Nurturing My Community by Michelle Higgins, a Neighborhood Seminary graduate


When I hear the words “to nurture” I think of “care for and encourage the growth or development of someone or something”. It’s easy to be nurturing to our families. A new relationship definitely requires nurturing, but I never thought I, as a lay person, would ever find myself nurturing a church community. Isn’t that the job of the pastors? Isn’t that why a church has so many committees?

...the not-so-gentle shove of the Holy Spirit made me realize I want more, I need more from church, and I wasnt' finding it.

This is how I always thought until starting Neighborhood Seminary classes. It began in my first class, on the first day of my first year when Elaine Heath spoke in her calm, peaceful yet direct way. Her words with the not-so-gentle shove of the Holy Spirit made me realize I want more, I need more from church, and I wasn’t finding it. I wanted accountability, closer relationships with the other members as well as my actual neighbors. I wanted a small group environment, led by laity, where we share our lives with each other and grow deeper in our faith walks. I wasn’t getting that from a lecture driven Sunday School class or hearing someone preach to me weekly. I learned from Neighborhood Seminary how to create a nurturing small group community with other people who also wanted more.

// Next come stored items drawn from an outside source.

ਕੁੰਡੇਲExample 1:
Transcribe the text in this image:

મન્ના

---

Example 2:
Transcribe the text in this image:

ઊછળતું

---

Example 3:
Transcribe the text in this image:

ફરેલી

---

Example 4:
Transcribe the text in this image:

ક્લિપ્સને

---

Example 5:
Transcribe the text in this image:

It didn’t take long for this passion to become my calling. I quickly started seeing how Covid-19, and our new habits of social distancing were affecting people. Many of my friends, and even those I didn’t know well, started saying the same things I said. They want more spiritually but didn’t exactly know how to define it or how to find it. Do I dare think I have the answer? Would anyone listen to me as well as follow me?

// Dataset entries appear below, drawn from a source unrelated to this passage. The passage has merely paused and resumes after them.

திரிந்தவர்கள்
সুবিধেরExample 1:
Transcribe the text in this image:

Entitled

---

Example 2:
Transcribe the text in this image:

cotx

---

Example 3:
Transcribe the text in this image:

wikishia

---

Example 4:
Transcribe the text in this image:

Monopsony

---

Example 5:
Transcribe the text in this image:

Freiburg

I put into practice the tools I learned from Neighborhood Seminary and began truly listening to my friends and neighbors, hearing their needs.

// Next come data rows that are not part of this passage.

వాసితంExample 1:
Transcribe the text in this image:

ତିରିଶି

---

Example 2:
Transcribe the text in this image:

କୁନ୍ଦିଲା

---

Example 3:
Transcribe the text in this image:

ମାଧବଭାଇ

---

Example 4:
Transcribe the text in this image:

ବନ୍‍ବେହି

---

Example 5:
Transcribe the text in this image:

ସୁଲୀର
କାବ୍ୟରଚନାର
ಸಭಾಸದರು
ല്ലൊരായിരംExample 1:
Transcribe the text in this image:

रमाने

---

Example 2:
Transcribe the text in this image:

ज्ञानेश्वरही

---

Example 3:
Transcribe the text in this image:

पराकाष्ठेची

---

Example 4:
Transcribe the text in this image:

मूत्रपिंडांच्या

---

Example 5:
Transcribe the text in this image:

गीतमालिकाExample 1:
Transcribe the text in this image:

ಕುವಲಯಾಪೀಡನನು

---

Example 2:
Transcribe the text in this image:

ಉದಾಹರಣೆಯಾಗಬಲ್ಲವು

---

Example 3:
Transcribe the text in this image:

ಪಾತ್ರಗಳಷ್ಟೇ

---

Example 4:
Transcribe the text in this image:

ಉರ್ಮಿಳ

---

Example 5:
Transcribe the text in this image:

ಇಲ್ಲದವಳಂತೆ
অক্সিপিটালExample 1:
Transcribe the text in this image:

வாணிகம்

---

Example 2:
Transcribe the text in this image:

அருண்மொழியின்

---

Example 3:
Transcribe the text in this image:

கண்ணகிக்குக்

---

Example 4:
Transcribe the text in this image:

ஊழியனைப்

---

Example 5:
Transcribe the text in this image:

It turns out they did listen to me, and they are following! I put into practice the tools I learned from Neighborhood Seminary and began truly listening to my friends and neighbors, hearing their needs. From those discussions, I started creating small communities of faith, all led by laity. Having two different small groups successfully going for a year, I approached my church. This was a hard sale because they have never done anything like this before. (You know the song!) After 10 months of biweekly Zoom meetings and a little fussing and cussing, I started four faith formation communities the church labeled, Connection Groups. These are laity-led, and we meet for 8 weeks with the groups deciding whether they want to continue or not. I am starting to hear those participating telling others (your best marketing tool), and others asking when they can join a new group.

I am one person doing one thing. ...this is what I am called to do.

I am one person doing one thing. This will not cure cancer and it won’t stop world hunger, but this is what I am called to do. I am called to teach by example; how to share my journey with my neighbor. I am called to love my neighbor as myself and this is how I am doing it, one small group at a time.